How Netflix's new image algorithm works
As a Netflix subscriber, you are constantly participating in a range of behavioral experiments to produce data that allows the company to recommend movies and TV shows it thinks you'll like. What you watch next, what you give thumbs up and thumbs down to, when you quit watching a not-so-bingeable show: All of this information can help engineers create a recommendation algorithm.
Historically, the company's tech team has tested algorithms on designated batches of users to see which leads to more watch time, more titles watched -- anything that keeps viewers on Netflix. Once they figure out which algorithm performs best, they roll it out to everyone, but all that time spent testing means most of the people on the platform aren't getting what the company terms "the better experience."
The new image algorithm, though, works in real time to project the image it thinks you'll respond to, and continues collecting data to improve its performance. And it's doing the same for 100 million other subscribers, collecting THAT information for further customization.
In the end, you get an image that Netflix's algorithm thinks will entice you to watch, but the key is that the picture could change tomorrow as the system "learns" more about you and subscribers like you. For any given show, there might be a dozen possible images loaded, which are ranked according to "context." So, in the Good Will Hunting example, the Robin Williams image might be ranked fifth-best for a user Netflix determines is romance-centric, but first for a comedy profile.
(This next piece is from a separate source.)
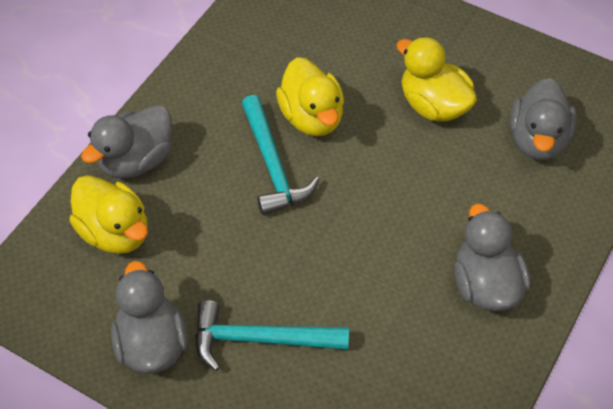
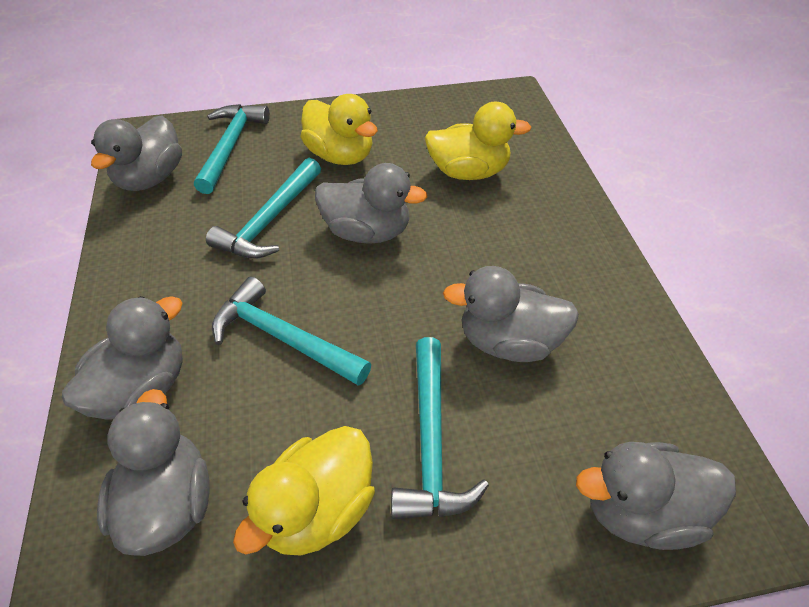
grey duck: 4 -> 6
turquoise hammer: 2 -> 4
For each title, you'll get the image with the highest rank based on your profile.
It's not a revolutionary or entirely unique approach to contextualize each user's experience, but doing so for such a huge number of people at on-demand speeds could open the door to further customized aspects of the platform. In their post, the engineers say they could potentially apply the same method to the short descriptions of each title, or even trailers -- if you don't like love stories, a description for an action-romance might focus more on action, though the Netflix engineers are conscious of straying too far from truth, which leads to what they call "clickbait images." There's no point in hyping up a movie a user is unlikely to enjoy, because it risks alienating and disengaging that user.